October 26th, 2016 | by Alfred Siew
Cyber attacks on StarHub reveal difficulties in defending critical infrastructure
PHOTO: iStockphoto

PHOTO: iStockphoto

When the first complaints came in last Saturday, folks at StarHub might have thought they were facing yet another routine outage or server problem.

They were probably not expecting to be hit by a cyber attack that was unprecedented in scale and sophistication.

The telecom operator today said the attack on its DNS (domain name servers) on two separate days was launched from its own customers’ PCs and devices which were taken over by hackers. Many of its broadband users could not surf to websites as a result.

With this revelation, there is no question this was a sophisticated and well-planned attack, one with a clear target in mind. More importantly, it shows how difficult it is to fight such threats.

StarHub would have stopped such DDoS (distributed denial of service) attacks from the outside, because its servers would be accessible only by its subscribers.

However, the flood of traffic that such an attack brought about was from its own customers, who are usually allowed to connect to its servers. This means someone had taken care to get into StarHub users’ devices to plan an attack on their service provider.

StarHub rightly said today that the responsibility for cyber security rests with everybody, including users. It advised them to buy devices such as routers and Internet cameras from reputable manufacturers.

This way, they don’t end up being taken over by hackers who can control thousands of such devices to flood a telco with their traffic. But that’s easier said than done.
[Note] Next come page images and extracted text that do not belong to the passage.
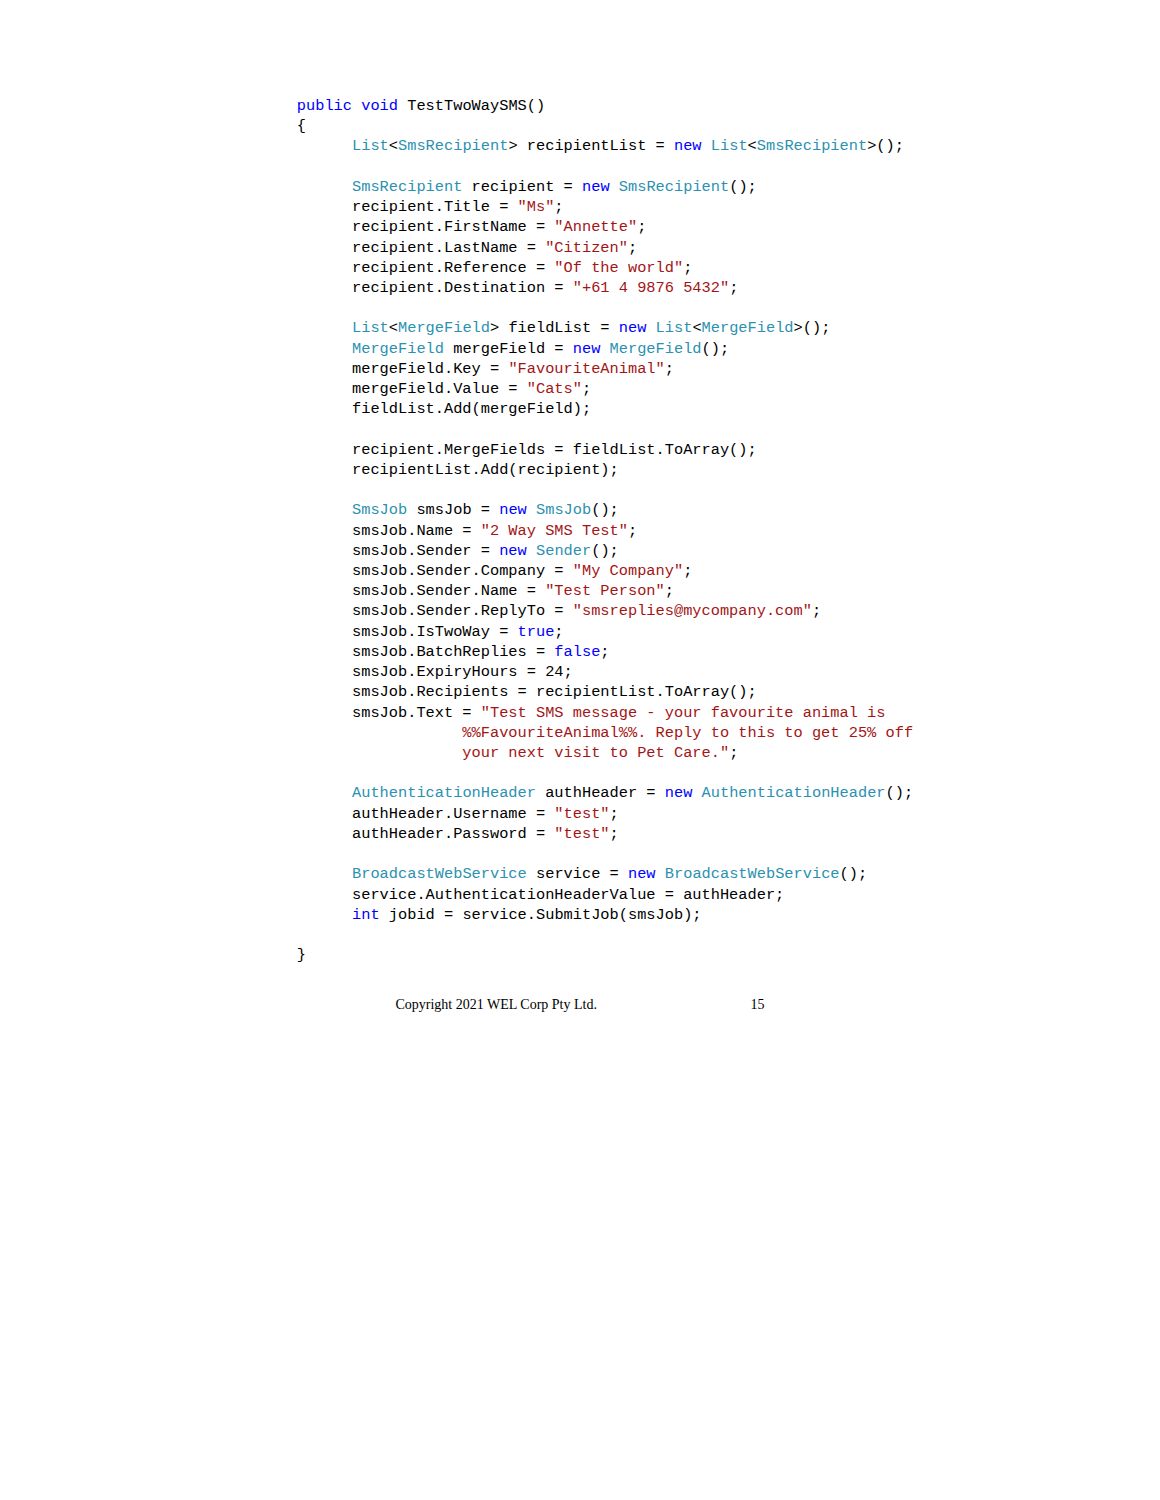public void TestTwoWaySMS()
{
      List<SmsRecipient> recipientList = new List<SmsRecipient>();

      SmsRecipient recipient = new SmsRecipient();
      recipient.Title = "Ms";
      recipient.FirstName = "Annette";
      recipient.LastName = "Citizen";
      recipient.Reference = "Of the world";
      recipient.Destination = "+61 4 9876 5432";

      List<MergeField> fieldList = new List<MergeField>();
      MergeField mergeField = new MergeField();
      mergeField.Key = "FavouriteAnimal";
      mergeField.Value = "Cats";
      fieldList.Add(mergeField);

      recipient.MergeFields = fieldList.ToArray();
      recipientList.Add(recipient);

      SmsJob smsJob = new SmsJob();
      smsJob.Name = "2 Way SMS Test";
      smsJob.Sender = new Sender();
      smsJob.Sender.Company = "My Company";
      smsJob.Sender.Name = "Test Person";
      smsJob.Sender.ReplyTo = "smsreplies@mycompany.com";
      smsJob.IsTwoWay = true;
      smsJob.BatchReplies = false;
      smsJob.ExpiryHours = 24;
      smsJob.Recipients = recipientList.ToArray();
      smsJob.Text = "Test SMS message - your favourite animal is
                  %%FavouriteAnimal%%. Reply to this to get 25% off
                  your next visit to Pet Care.";

      AuthenticationHeader authHeader = new AuthenticationHeader();
      authHeader.Username = "test";
      authHeader.Password = "test";

      BroadcastWebService service = new BroadcastWebService();
      service.AuthenticationHeaderValue = authHeader;
      int jobid = service.SubmitJob(smsJob);

}
Copyright 2021 WEL Corp Pty Ltd.15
When was the last time you updated your network attacked storage (NAS) device? Or your Internet-connected TV? In future, what about those smart devices coming onboard such as a connected fridge or even kettle?

And that’s assuming that manufacturers offer an update. After PCs have been patched up regularly in recent years, it’s clear hackers are looking to devices that are less secure and not usually updated.
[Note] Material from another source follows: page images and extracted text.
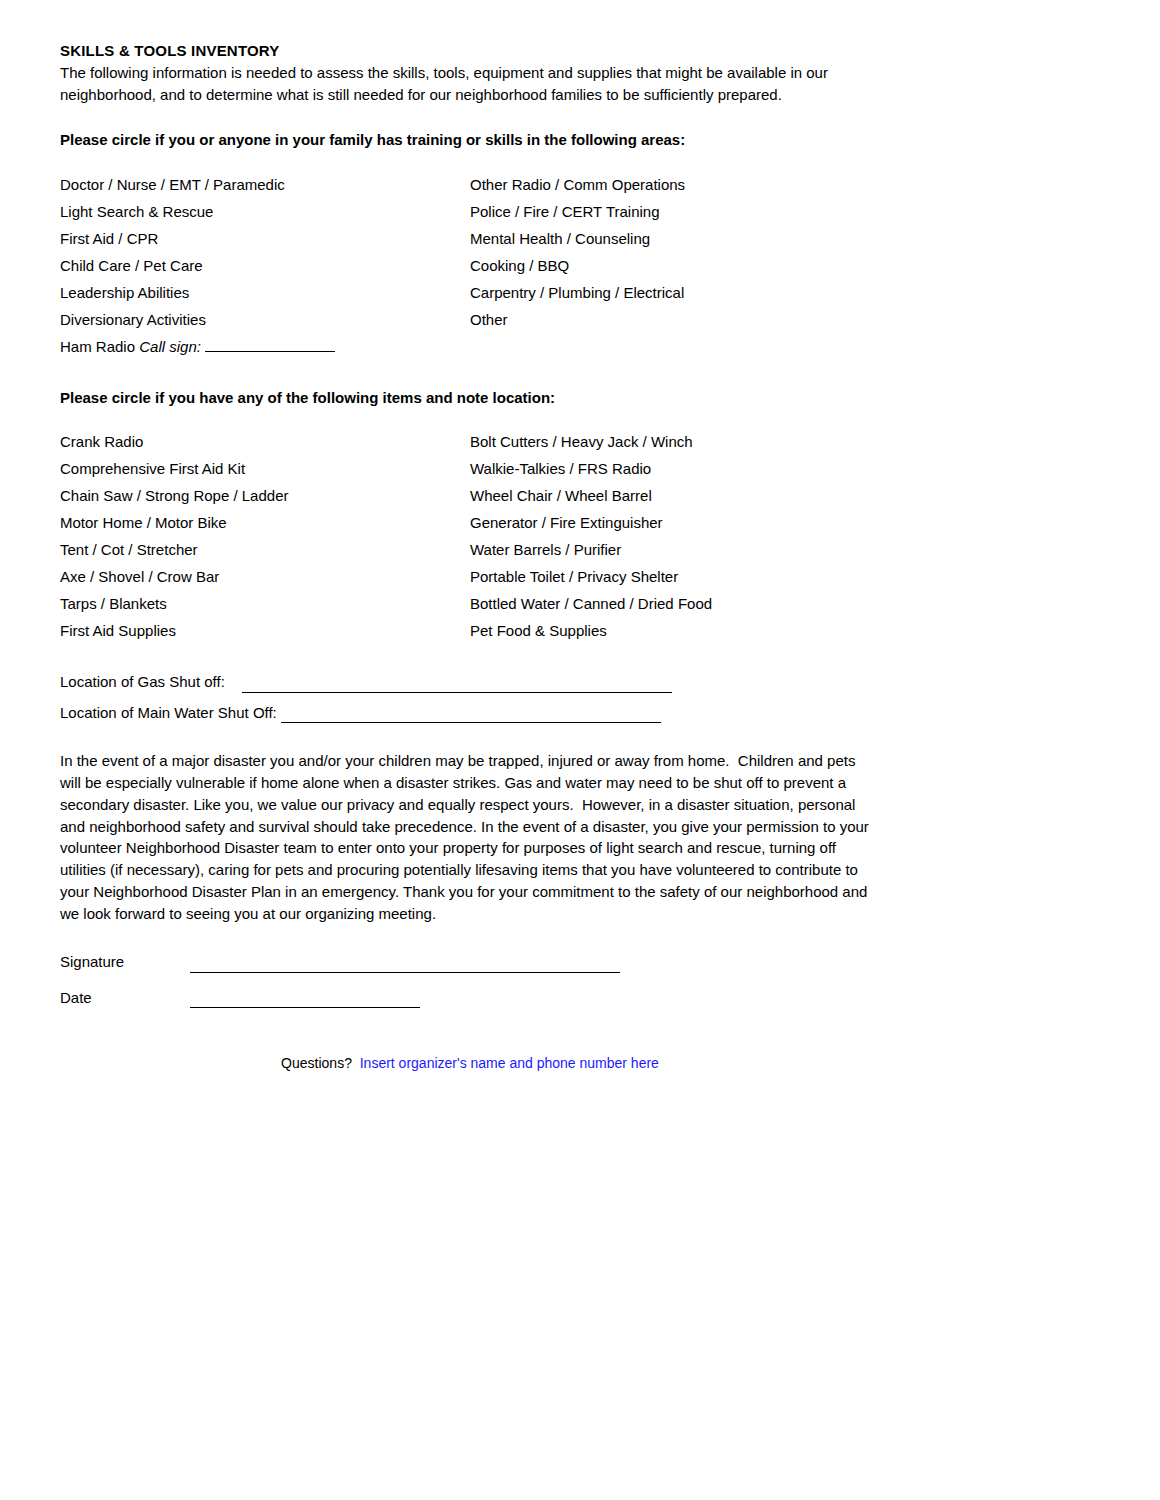SKILLS & TOOLS INVENTORY
The following information is needed to assess the skills, tools, equipment and supplies that might be available in our neighborhood, and to determine what is still needed for our neighborhood families to be sufficiently prepared.
Please circle if you or anyone in your family has training or skills in the following areas:
Doctor / Nurse / EMT / Paramedic
Light Search & Rescue
First Aid / CPR
Child Care / Pet Care
Leadership Abilities
Diversionary Activities
Ham Radio Call sign:
Other Radio / Comm Operations
Police / Fire / CERT Training
Mental Health / Counseling
Cooking / BBQ
Carpentry / Plumbing / Electrical
Other
Please circle if you have any of the following items and note location:
Crank Radio
Comprehensive First Aid Kit
Chain Saw / Strong Rope / Ladder
Motor Home / Motor Bike
Tent / Cot / Stretcher
Axe / Shovel / Crow Bar
Tarps / Blankets
First Aid Supplies
Bolt Cutters / Heavy Jack / Winch
Walkie-Talkies / FRS Radio
Wheel Chair / Wheel Barrel
Generator / Fire Extinguisher
Water Barrels / Purifier
Portable Toilet / Privacy Shelter
Bottled Water / Canned / Dried Food
Pet Food & Supplies
Location of Gas Shut off:
Location of Main Water Shut Off:
In the event of a major disaster you and/or your children may be trapped, injured or away from home. Children and pets will be especially vulnerable if home alone when a disaster strikes. Gas and water may need to be shut off to prevent a secondary disaster. Like you, we value our privacy and equally respect yours. However, in a disaster situation, personal and neighborhood safety and survival should take precedence. In the event of a disaster, you give your permission to your volunteer Neighborhood Disaster team to enter onto your property for purposes of light search and rescue, turning off utilities (if necessary), caring for pets and procuring potentially lifesaving items that you have volunteered to contribute to your Neighborhood Disaster Plan in an emergency. Thank you for your commitment to the safety of our neighborhood and we look forward to seeing you at our organizing meeting.
Signature
Date
Questions? Insert organizer's name and phone number here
In a similar attack in the United States last week, millions of Internet cameras were said to be commandeered by hackers to disrupt a DNS service by American firm Dyn.

The cameras, made with components from China’s Hangzhou Xiongmai Technology, are now being recalled. But that’s not before they were used to take down a chunk of the Internet in the US, including services such as Spotify and websites like The New York Times.

What can service providers like StarHub do? They can beef up defences, as they have been doing. The same goes for power plants, land transport system providers and government agencies as well.

Though it is still unclear who initiated the attack on StarHub, it may just be a precursor to more serious threats in future.

Security experts have long wondered if state-backed hackers could be simply testing the waters, probing how hard it would be to take down a large part of the Internet. In the past week, the hackers would have found the results encouraging.

With millions of connected devices coming onboard soon, mounting a defence against a concerted threat will get more difficult.

Will governments have to start mandating that all such devices, from digital door locks to cameras, be updated?

Or will users get help from the technology industry, like how they stepped up to harden PC defences in the past, to better protect their increasingly connected lives?